Pharmaceutical maker Eli Lilly released results last week of a trial that exceeded what researchers expected in the magnitude of treatment and prevention benefits realized by residents of skilled nursing facilities.
The antibody is called bamlanivimab, and the Phase 3 trial was conducted in partnership with the NIH’s National Institute of Allergy and Infectious Diseases and the COVID-19 Prevention Network. Dr. Myron Cohen, director of UNC’s Institute for Global Health and Infectious Diseases and co-principal investigator of the network, helped to design and oversee the trial. Dr. David Wohl, UNC professor of infectious diseases, served as the UNC site principal investigator, working with several skilled nursing facilities in North Carolina.

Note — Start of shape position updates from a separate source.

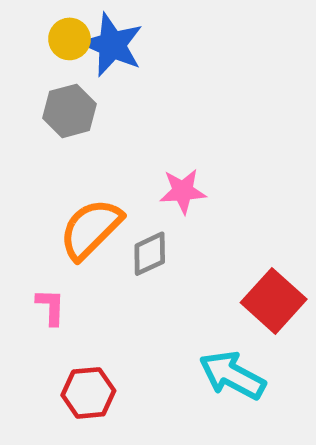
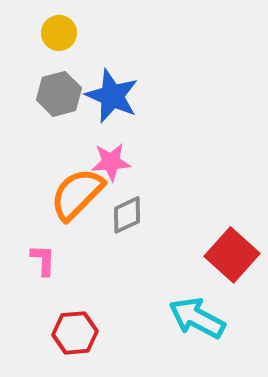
blue star: (112, 45) -> (112, 96), moved
pink star: (183, 191) -> (111, 162), moved

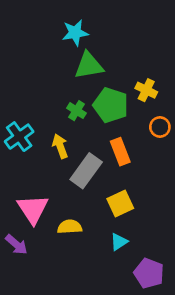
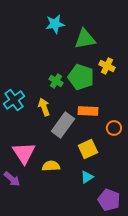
green triangle: (89, 66) -> (85, 39), moved
orange circle: (160, 127) -> (114, 128), moved
orange rectangle: (120, 152) -> (88, 111), turned -66

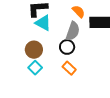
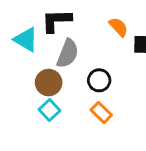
cyan triangle: (43, 23) -> (26, 40), moved
gray semicircle: (73, 31) -> (68, 53), moved

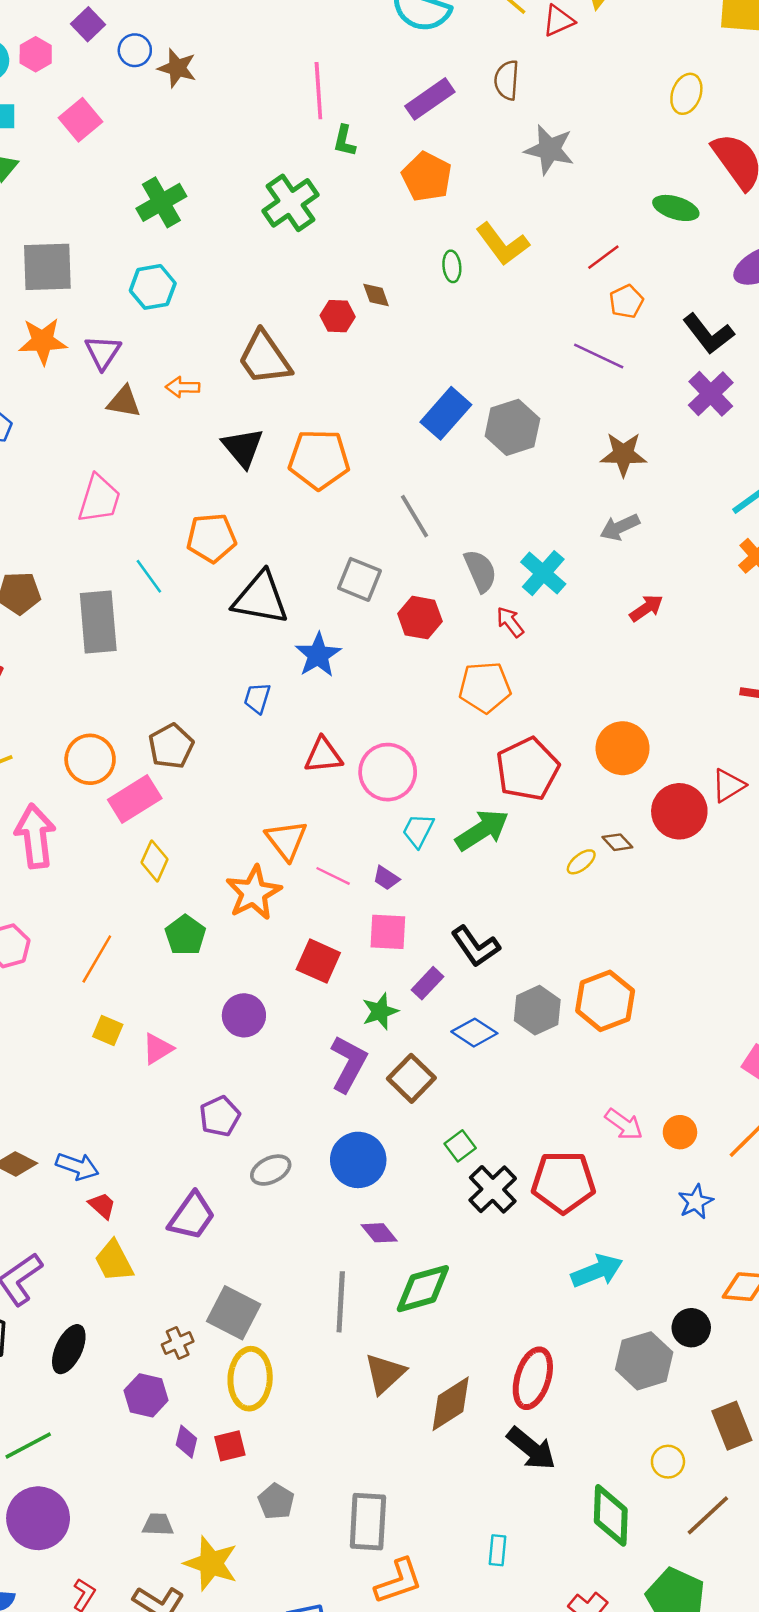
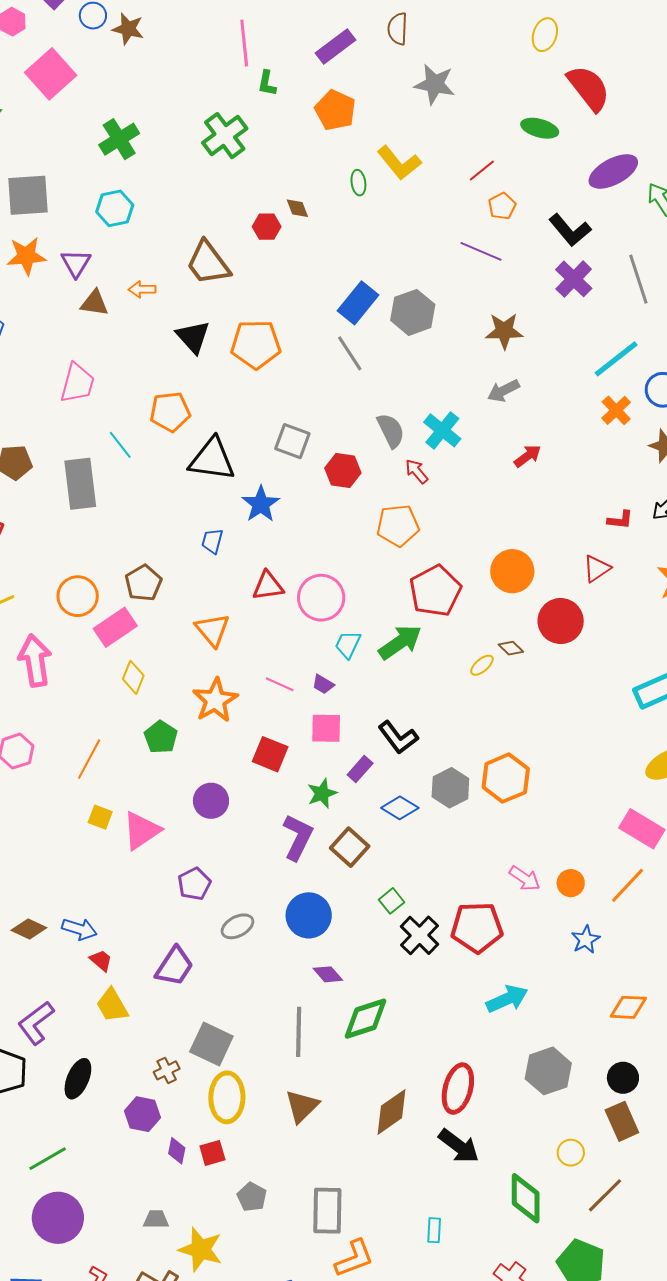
pink square: (80, 120) -> (51, 74), size x1.4
gray line: (415, 516) -> (350, 353), moved
red triangle: (728, 785) -> (597, 569), moved
orange triangle: (286, 840) -> (213, 630), moved
pink triangle: (158, 1049) -> (141, 831), size x1.5
black circle: (691, 1328) -> (623, 1078), moved
brown triangle: (385, 1374) -> (302, 1106), moved

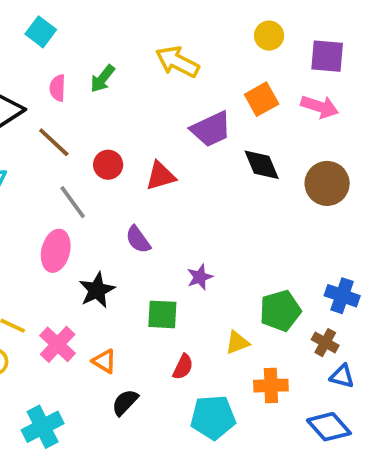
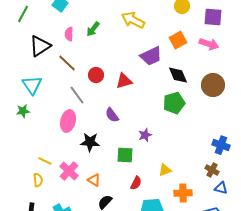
black star: (97, 290) -> (90, 142), turned 30
green pentagon: (280, 311) -> (174, 103), moved

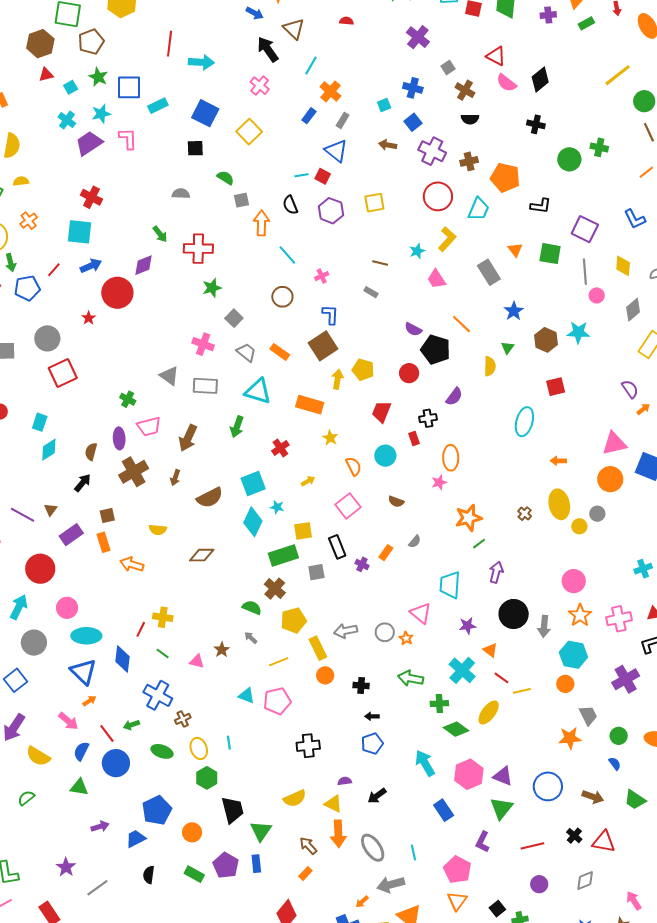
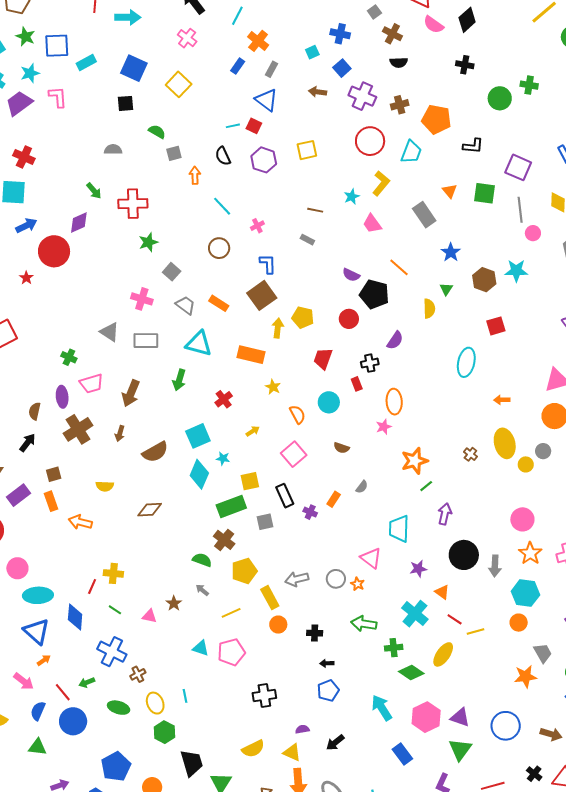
orange arrow: (261, 223) -> (195, 175), size x0.7

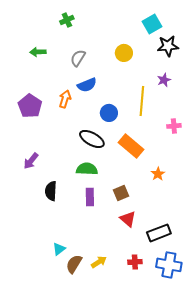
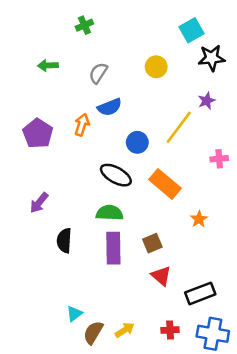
yellow line: (142, 101) -> (179, 127), turned 32
purple rectangle: (90, 197) -> (113, 248), size x1.4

Monoclonal antibodies are human-made proteins that act like human antibodies in the immune system. Earlier studies had found that bamlanivimab showed promise in treating COVID patients at risk of severe disease, earning an emergency use authorization from the Food and Drug Administration in November.
“The results of this innovative study further support the belief that bamlanivimab — and potentially other monoclonal antibodies — can reduce symptoms and may even prevent COVID-19,” Cohen said. “The antiviral activity seen with bamlanivimab treatment emphasizes the importance of early intervention to help counter the devastating impact the virus has had in this vulnerable population and other high-risk patients.”
Beginning in August 2020, the study enrolled 340 long-term care residents and 757 staff. Initially, 132 tested positive for the SARS-CoV-2 virus. Of the remaining 965 participants, symptomatic COVID-19 infections were reduced by 57 percent.
The patient receives an infusion of the drug intravenously over the course of an hour.
Among residents, the infections were reduced by 80 percent. There were four deaths among the 965 patients, all of them in the placebo group. When the 132 who tested positive at the study’s beginning were included, there were another four deaths — again, only among patients who received placebo. All deaths were residents, not staff.
Lilly researchers, working with Cohen, devised an unusual strategy for reaching participants. They retrofitted a fleet of recreational vehicles to prepare the study drug, conduct lab work and pull trailers that could be used as on-site infusion clinics. When a nursing home or long-term care facility had an outbreak, researchers could dispatch an RV.
“Of course, I think the vaccines are more effective than prophylaxis and likely longer lasting,” said Daniel Skovronsky, Eli Lilly’s chief scientific officer. “So [monoclonal antibodies] should not be seen in any way as competition to vaccines. It should be for when it’s too late, when there’s an outbreak and people are getting exposed and there’s not going to be time for a vaccine to work.”